==== Data

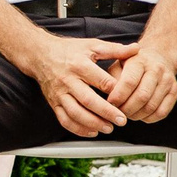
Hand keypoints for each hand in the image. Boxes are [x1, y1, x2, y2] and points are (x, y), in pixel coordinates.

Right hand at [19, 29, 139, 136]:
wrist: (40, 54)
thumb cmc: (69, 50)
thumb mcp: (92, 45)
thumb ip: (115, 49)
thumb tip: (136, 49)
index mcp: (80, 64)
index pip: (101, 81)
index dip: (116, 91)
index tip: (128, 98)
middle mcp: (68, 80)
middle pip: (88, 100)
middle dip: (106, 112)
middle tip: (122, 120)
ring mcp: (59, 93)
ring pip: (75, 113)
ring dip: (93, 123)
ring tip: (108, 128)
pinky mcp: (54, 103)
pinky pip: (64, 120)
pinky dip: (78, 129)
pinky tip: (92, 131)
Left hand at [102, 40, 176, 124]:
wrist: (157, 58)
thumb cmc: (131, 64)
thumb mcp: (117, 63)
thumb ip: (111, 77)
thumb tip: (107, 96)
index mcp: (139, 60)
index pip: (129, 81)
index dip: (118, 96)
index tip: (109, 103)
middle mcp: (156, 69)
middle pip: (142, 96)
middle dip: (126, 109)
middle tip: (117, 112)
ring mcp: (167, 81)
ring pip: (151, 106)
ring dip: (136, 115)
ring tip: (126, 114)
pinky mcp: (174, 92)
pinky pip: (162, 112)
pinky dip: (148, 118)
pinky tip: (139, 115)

========
==== Data

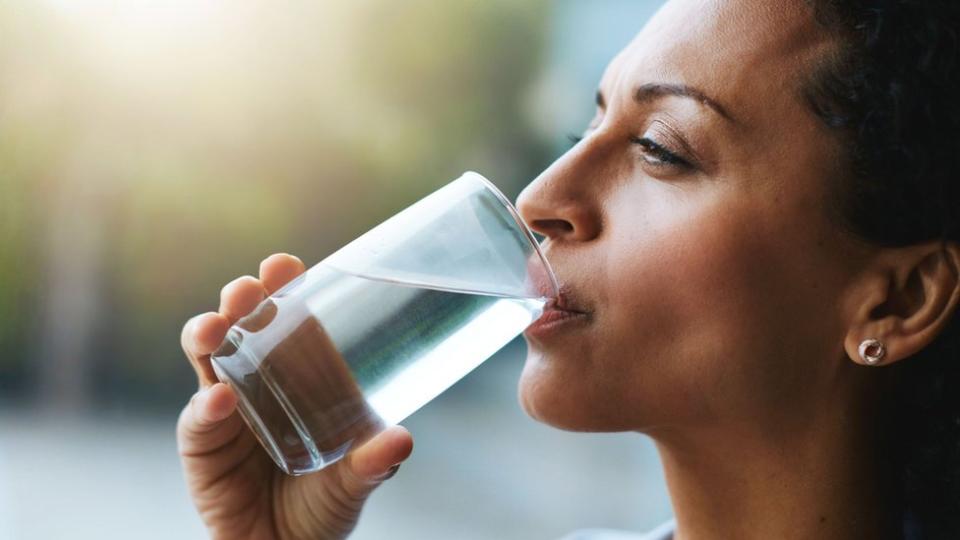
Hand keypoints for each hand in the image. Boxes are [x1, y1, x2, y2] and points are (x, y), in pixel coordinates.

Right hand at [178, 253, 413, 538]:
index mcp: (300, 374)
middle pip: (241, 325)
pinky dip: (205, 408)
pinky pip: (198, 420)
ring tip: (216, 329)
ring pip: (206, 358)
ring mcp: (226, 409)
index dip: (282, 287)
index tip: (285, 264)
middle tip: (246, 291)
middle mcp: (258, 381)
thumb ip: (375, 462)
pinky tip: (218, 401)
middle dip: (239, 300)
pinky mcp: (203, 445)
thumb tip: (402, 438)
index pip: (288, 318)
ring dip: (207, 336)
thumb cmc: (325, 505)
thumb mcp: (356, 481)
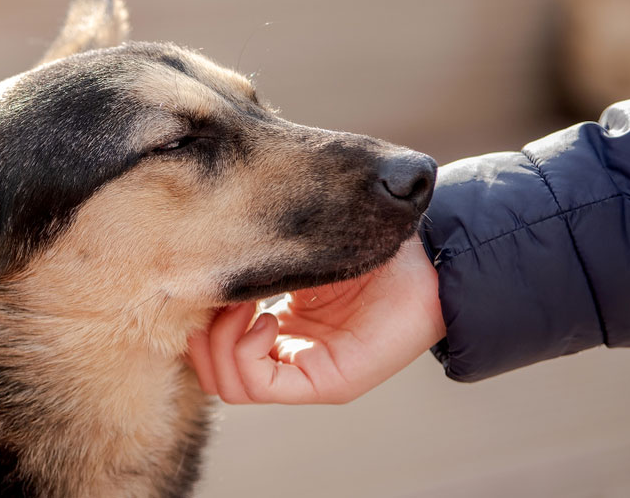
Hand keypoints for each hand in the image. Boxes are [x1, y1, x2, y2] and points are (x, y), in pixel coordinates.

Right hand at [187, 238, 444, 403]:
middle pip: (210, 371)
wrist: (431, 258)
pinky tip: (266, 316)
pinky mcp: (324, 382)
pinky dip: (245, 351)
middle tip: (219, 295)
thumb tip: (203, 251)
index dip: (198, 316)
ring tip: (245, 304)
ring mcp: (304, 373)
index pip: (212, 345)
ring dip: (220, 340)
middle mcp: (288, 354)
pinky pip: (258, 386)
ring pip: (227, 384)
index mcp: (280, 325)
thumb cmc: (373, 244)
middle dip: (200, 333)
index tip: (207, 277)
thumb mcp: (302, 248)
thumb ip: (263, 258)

========

> _Assignment_
Looking at the data above, write out exactly the lines that start at the one containing "ring mcp: (167, 81)" and end at the one containing "pinky tip: (139, 115)"; include both and nothing beyond.

> _Task output_
ring mcp: (167, 81)
ring pip: (151, 106)
ring dip: (136, 115)
ring tip: (126, 114)
pinky mcp: (174, 92)
pinky pip: (162, 112)
pinky dip: (148, 118)
pinky tip: (139, 115)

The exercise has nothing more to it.